▶ [Text extracted from each page]
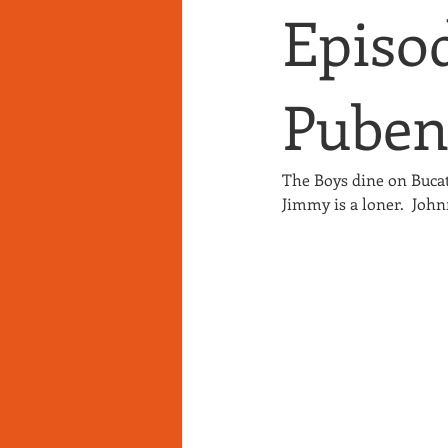
Episod
Puben
The Boys dine on Buca
Jimmy is a loner.  John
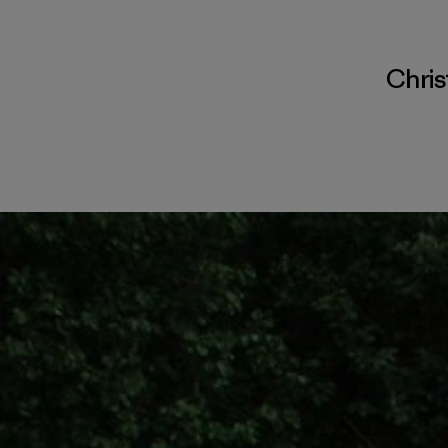
Chris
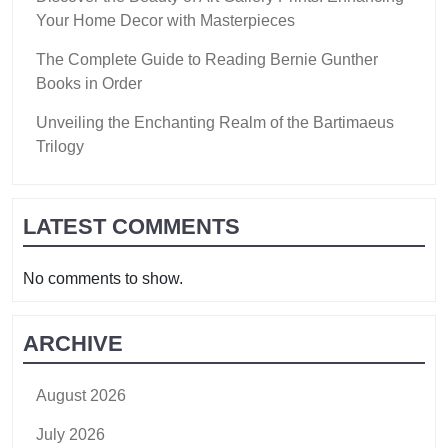
Your Home Decor with Masterpieces
The Complete Guide to Reading Bernie Gunther
Books in Order
Unveiling the Enchanting Realm of the Bartimaeus
Trilogy
LATEST COMMENTS
No comments to show.
ARCHIVE
August 2026
July 2026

▶ [Instructions for the task]
Return, unchanged, every line from the one containing "Your Home Decor with Masterpieces" down to the final line of the rows.

▶ [Answer below]
Your Home Decor with Masterpieces
The Complete Guide to Reading Bernie Gunther
Books in Order
Unveiling the Enchanting Realm of the Bartimaeus
Trilogy
LATEST COMMENTS
No comments to show.
ARCHIVE
August 2026
July 2026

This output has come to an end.